begin Task inputs

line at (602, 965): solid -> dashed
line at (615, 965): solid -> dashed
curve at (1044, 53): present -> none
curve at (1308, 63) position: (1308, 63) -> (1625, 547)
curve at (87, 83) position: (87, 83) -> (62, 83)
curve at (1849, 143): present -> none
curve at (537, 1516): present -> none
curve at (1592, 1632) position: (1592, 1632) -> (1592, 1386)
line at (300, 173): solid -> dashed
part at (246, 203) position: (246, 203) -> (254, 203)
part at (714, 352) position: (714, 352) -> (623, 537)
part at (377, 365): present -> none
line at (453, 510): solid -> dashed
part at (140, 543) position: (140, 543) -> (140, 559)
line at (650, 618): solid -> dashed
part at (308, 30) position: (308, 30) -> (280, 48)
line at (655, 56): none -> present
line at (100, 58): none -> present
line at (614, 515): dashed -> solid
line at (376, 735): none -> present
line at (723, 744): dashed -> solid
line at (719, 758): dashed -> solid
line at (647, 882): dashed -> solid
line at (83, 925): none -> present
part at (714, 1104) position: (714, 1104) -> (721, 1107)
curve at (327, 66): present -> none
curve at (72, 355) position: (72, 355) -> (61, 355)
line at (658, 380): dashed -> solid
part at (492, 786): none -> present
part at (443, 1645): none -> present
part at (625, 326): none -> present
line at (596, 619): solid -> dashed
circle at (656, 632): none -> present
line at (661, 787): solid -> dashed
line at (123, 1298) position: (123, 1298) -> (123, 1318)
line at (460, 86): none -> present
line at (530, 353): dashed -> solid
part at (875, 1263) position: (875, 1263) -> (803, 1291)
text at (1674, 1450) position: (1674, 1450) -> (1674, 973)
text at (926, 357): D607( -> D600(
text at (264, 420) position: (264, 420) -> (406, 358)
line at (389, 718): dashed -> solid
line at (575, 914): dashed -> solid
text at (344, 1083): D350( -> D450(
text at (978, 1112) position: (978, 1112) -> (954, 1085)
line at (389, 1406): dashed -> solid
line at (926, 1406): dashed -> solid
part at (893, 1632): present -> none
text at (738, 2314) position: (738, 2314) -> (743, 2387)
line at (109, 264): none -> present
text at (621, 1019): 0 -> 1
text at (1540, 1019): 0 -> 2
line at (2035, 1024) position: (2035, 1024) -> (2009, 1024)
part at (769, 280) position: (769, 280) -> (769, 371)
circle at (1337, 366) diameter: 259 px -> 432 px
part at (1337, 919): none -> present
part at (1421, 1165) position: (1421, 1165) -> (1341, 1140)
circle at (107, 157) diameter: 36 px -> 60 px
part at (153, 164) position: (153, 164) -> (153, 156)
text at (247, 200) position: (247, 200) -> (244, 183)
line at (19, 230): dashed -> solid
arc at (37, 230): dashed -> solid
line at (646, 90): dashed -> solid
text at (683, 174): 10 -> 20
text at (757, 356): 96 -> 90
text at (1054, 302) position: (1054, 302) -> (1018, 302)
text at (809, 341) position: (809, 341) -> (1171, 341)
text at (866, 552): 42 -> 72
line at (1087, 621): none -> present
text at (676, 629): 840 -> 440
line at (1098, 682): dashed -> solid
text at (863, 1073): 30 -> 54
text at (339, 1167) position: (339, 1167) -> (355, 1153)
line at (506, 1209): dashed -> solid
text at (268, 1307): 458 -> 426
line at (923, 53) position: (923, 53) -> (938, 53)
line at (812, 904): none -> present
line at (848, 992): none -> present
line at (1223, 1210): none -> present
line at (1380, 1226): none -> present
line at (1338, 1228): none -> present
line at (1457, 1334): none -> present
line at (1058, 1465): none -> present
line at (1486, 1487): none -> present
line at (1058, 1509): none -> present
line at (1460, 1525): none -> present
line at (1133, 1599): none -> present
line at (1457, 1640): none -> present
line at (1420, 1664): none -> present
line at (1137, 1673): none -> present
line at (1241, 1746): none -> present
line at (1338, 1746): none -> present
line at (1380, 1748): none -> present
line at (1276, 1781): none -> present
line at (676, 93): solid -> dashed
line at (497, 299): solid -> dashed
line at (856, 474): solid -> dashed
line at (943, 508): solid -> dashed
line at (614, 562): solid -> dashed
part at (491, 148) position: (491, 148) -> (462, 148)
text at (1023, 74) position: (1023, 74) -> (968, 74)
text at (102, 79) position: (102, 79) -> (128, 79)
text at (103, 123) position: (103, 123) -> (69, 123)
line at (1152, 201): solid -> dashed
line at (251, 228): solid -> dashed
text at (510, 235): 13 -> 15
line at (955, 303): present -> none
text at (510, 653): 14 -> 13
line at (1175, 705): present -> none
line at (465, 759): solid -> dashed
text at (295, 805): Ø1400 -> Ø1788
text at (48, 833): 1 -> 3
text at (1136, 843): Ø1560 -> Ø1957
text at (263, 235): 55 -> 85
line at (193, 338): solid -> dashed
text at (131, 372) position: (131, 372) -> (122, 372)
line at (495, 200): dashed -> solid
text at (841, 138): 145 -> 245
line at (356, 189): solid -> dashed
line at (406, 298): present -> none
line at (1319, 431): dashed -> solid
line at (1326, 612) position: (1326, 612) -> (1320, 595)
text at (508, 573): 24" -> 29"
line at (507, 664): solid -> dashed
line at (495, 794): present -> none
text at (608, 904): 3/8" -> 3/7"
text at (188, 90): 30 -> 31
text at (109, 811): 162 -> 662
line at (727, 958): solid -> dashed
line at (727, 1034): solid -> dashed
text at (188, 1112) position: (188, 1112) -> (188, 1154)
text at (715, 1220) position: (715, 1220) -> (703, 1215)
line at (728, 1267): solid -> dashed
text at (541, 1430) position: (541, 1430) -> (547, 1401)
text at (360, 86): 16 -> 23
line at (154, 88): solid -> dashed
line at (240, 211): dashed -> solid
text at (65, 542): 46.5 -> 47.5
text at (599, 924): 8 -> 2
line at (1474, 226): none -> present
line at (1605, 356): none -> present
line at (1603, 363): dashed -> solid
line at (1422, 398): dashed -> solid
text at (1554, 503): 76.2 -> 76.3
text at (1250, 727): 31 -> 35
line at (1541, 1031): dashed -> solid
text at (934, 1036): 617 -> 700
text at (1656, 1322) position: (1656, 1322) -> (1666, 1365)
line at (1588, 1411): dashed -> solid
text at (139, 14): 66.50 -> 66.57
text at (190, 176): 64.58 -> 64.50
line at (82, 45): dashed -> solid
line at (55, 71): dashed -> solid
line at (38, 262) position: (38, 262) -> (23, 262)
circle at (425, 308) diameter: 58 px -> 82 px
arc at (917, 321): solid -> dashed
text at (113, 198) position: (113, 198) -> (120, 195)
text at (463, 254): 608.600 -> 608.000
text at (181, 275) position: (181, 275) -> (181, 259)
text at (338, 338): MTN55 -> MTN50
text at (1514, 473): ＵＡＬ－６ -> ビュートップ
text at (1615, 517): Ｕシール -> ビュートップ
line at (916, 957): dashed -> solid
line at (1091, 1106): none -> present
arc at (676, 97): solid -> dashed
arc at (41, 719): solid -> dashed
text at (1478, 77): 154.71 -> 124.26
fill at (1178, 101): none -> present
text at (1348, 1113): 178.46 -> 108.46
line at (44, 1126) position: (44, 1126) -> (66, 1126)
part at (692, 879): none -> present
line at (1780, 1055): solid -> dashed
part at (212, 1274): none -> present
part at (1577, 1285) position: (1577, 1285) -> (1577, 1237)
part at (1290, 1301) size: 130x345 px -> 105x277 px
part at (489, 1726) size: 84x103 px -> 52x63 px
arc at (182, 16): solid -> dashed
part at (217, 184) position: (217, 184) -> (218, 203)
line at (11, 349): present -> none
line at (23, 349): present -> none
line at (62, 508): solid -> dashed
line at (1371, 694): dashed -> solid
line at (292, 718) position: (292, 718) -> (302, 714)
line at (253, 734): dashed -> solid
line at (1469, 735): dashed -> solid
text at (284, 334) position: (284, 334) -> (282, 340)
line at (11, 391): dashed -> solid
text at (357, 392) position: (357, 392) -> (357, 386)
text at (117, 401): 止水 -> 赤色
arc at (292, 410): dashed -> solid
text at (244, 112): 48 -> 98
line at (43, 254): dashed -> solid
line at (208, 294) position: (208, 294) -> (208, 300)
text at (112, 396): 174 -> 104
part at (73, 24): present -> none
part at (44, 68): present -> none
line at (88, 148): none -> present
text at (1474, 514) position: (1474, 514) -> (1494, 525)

end Task inputs

#### Request:
Copy the stretch of data from the start through the line containing "text at (1674, 1450)", swapping "dashed" for "broken" and keeping everything else the same.

#### Exercise solution:
line at (602, 965): solid -> broken
line at (615, 965): solid -> broken
curve at (1044, 53): present -> none
curve at (1308, 63) position: (1308, 63) -> (1625, 547)
curve at (87, 83) position: (87, 83) -> (62, 83)
curve at (1849, 143): present -> none
curve at (537, 1516): present -> none
curve at (1592, 1632) position: (1592, 1632) -> (1592, 1386)
line at (300, 173): solid -> broken
part at (246, 203) position: (246, 203) -> (254, 203)
part at (714, 352) position: (714, 352) -> (623, 537)
part at (377, 365): present -> none
line at (453, 510): solid -> broken
part at (140, 543) position: (140, 543) -> (140, 559)
line at (650, 618): solid -> broken
part at (308, 30) position: (308, 30) -> (280, 48)
line at (655, 56): none -> present
line at (100, 58): none -> present
line at (614, 515): broken -> solid
line at (376, 735): none -> present
line at (723, 744): broken -> solid
line at (719, 758): broken -> solid
line at (647, 882): broken -> solid
line at (83, 925): none -> present
part at (714, 1104) position: (714, 1104) -> (721, 1107)
curve at (327, 66): present -> none
curve at (72, 355) position: (72, 355) -> (61, 355)
line at (658, 380): broken -> solid
part at (492, 786): none -> present
part at (443, 1645): none -> present
part at (625, 326): none -> present
line at (596, 619): solid -> broken
circle at (656, 632): none -> present
line at (661, 787): solid -> broken
line at (123, 1298) position: (123, 1298) -> (123, 1318)
line at (460, 86): none -> present
line at (530, 353): broken -> solid
part at (875, 1263) position: (875, 1263) -> (803, 1291)
text at (1674, 1450) position: (1674, 1450) -> (1674, 973)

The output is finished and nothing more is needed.